Beras analog sendiri merupakan bahan berbentuk beras yang diolah dari campuran tepung beras dan non-beras, namun tetap memiliki kandungan gizi yang sama. Beras analog formulasi C yang dikembangkan Meta dan tim berbahan dasar 80 persen tepung singkong, 20 persen tepung pisang, 3 persen tepung daun katuk, dan 0,5 persen lesitin kedelai.
Singkong dan pisang diyakini kaya akan kandungan karbohidrat, kalori, vitamin, mineral, dan protein, yang sangat dibutuhkan oleh tubuh. Adapun daun katuk memiliki kandungan senyawa aktif alkaloid dan sterol yang dapat meningkatkan jumlah produksi air susu ibu (ASI). Kombinasi bahan tersebut menciptakan inovasi pangan yang kaya akan gizi bagi ibu menyusui.
“Dengan penggunaan beberapa bahan diharapkan kandungan nutrisinya juga akan beragam sehingga beras analog bukan hanya sebagai sumber karbohidrat. Kandungan nutrisi dan komponen aktif yang diteliti terkandung di dalam beras analog ini adalah proksimat yakni kadar air, kadar abu, kadar protein, kadar lemak, kadar karbohidrat, zat besi, total flavonoid, fitosterol (stigmasterol dan sitosterol), serat kasar dan total kalori,” jelas Meta.
Meta dan tim memproduksi beras analog menggunakan mesin ekstruder dan ekstrusi panas dengan suhu di atas 70 derajat celcius. Beras analog diproduksi melalui beberapa tahap, yaitu persiapan bahan, pencampuran, pengukusan, pencetakan dan pengeringan.
Persiapan bahan diawali dengan pengayakan serbuk daun katuk. Setelah itu, bahan ditimbang sesuai dengan formulasi. Tahap selanjutnya adalah proses pencampuran tepung terigu dan lesitin kedelai dicampur terlebih dahulu lalu diaduk selama 3 menit.
Kemudian, 20 persen air ditambahkan sedikit demi sedikit ke dalam bahan yang telah dicampur. Bahan kemudian diaduk kembali selama 10 menit hingga bahan tercampur rata dan membentuk adonan dengan tekstur yang sedikit basah. Adonan lalu dikondisikan dengan membungkusnya dengan kain saring dan dikukus di dalam dandang selama 30 menit.

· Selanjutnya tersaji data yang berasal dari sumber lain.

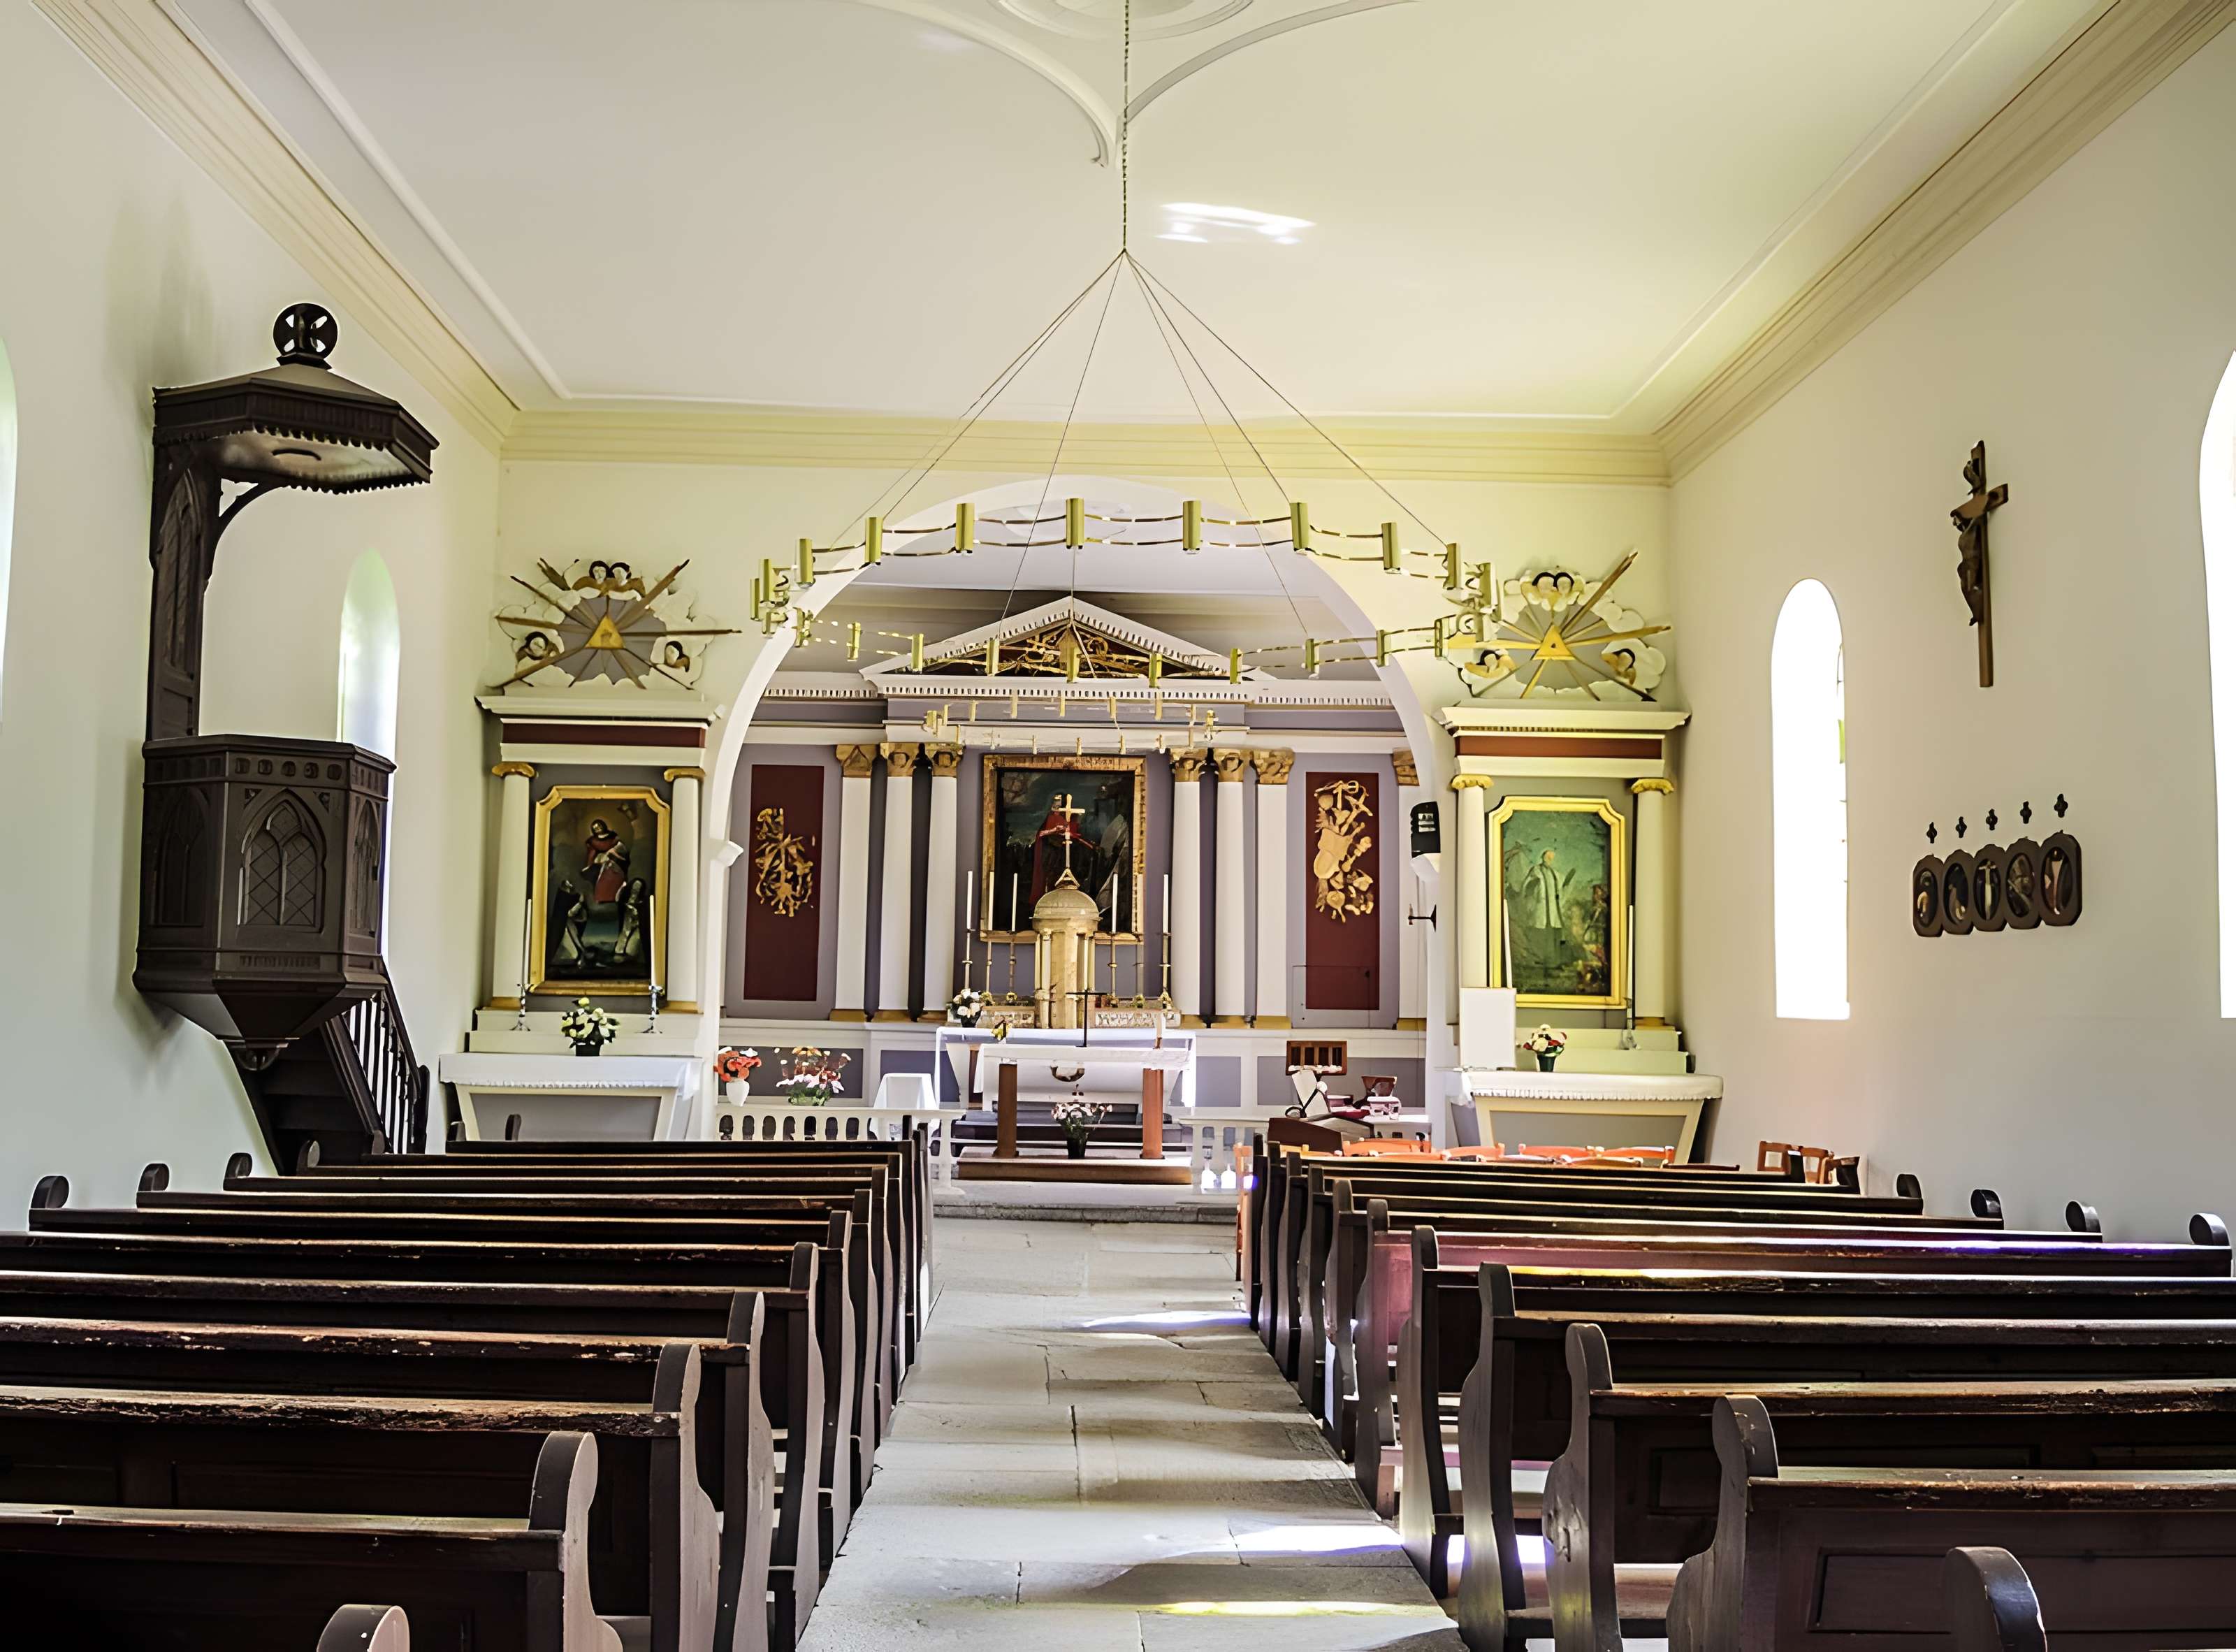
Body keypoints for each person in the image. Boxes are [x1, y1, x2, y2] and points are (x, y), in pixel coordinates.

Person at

Setelah itu, adonan diekstrusi untuk membentuk butiran beras analog dengan menggunakan mesin ekstruder single screw yang dirakit di CV Giat Extruder Machine, Bogor, Jawa Barat. Selama proses ekstrusi, adonan mengalir dan dibentuk melalui die (cetakan). Butiran beras analog yang diperoleh kemudian dikeringkan dalam oven blower dengan suhu 60 derajat celcius. Hal ini dilakukan untuk mengurangi kadar air beras analog hingga di bawah 14 persen.

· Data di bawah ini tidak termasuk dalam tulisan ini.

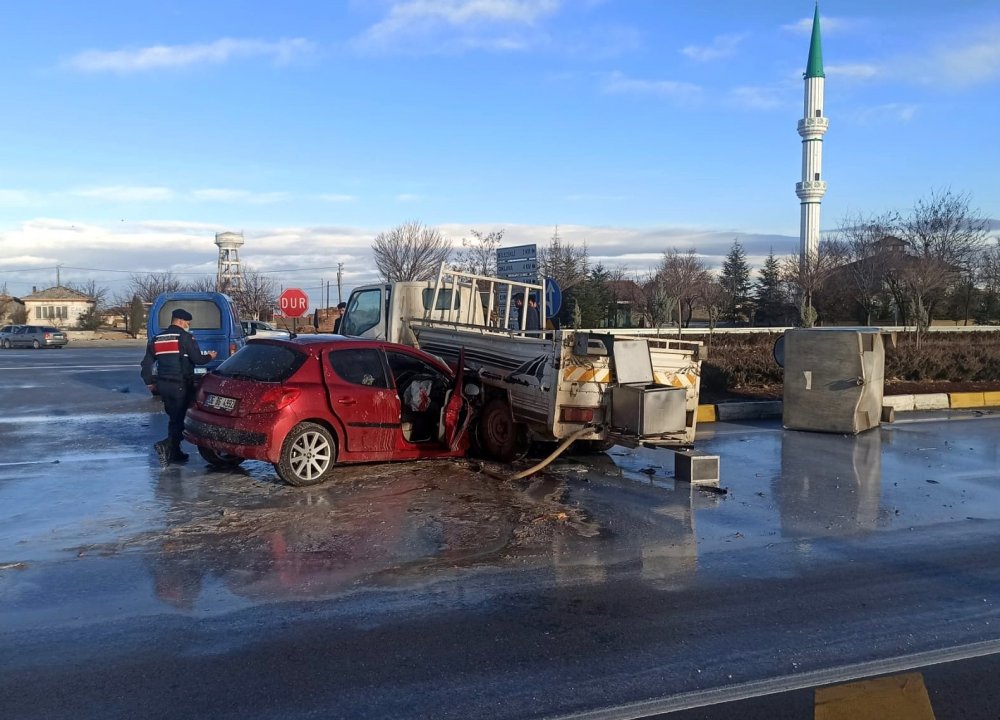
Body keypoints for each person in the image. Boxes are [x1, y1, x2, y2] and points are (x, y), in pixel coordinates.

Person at [140, 308, 217, 465]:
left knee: (174, 418)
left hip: (163, 386)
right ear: (181, 321)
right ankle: (166, 445)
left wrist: (150, 382)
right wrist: (210, 356)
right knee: (183, 419)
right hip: (180, 384)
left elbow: (146, 364)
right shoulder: (185, 338)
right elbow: (198, 359)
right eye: (188, 323)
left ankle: (175, 453)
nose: (188, 326)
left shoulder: (157, 339)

”Rasa nasi analog cukup unik. Dengan tekstur yg serupa dengan nasi biasa dan rasa yang agak tawar tapi merupakan gabungan rasa antara singkong dan pisang diharapkan bisa menjadi alternatif pengganti beras biasa,” sebut Meta.
Beras analog terbaik
Beras analog yang dihasilkan memiliki bentuk menyerupai butiran beras dengan karakteristik lonjong. Beras ini berwarna hijau kecoklatan dan tekstur yang pulen, serta memiliki aroma khas daun katuk. Rasa yang khas juga diperoleh dari bahan-bahan lain yang digunakan.

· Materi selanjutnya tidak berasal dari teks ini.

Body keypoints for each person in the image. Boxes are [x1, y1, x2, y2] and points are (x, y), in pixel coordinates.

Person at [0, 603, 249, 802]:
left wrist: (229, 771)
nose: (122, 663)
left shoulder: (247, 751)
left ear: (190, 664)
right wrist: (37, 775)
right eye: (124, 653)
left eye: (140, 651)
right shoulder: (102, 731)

Berdasarkan tingkat kesukaan konsumen ibu menyusui, Meta dan tim menyimpulkan bahwa beras analog formulasi C merupakan beras analog terbaik yang dapat digunakan sebagai alternatif pengganti beras asli bagi ibu menyusui. Dengan mengonsumsi beras analog sekitar 300 gram per hari, maka ibu menyusui dapat memenuhi kebutuhan kalorinya sekitar 500-1000 kkal, serta 20 persen kebutuhan protein dan 30-60 persen kebutuhan zat besi.
Dari hasil tersebut, Meta masih berupaya untuk meningkatkan kualitas beras analog temuannya agar lebih dapat diterima oleh masyarakat sehingga dapat sepenuhnya menjadi pengganti beras biasa. Meta juga menyebut target utama konsumennya adalah ibu menyusui, sehingga perlu dilakukan uji klinis lebih lanjut. Namun demikian, masyarakat umum juga dapat mengonsumsinya.
“Hasil penelitian kami belum diproduksi dan dijual untuk umum karena masih memerlukan tahap penggandaan skala (scale up) dari skala pilot plan ke skala komersial secara bertahap melalui kajian teknoekonomi,” ujar Meta.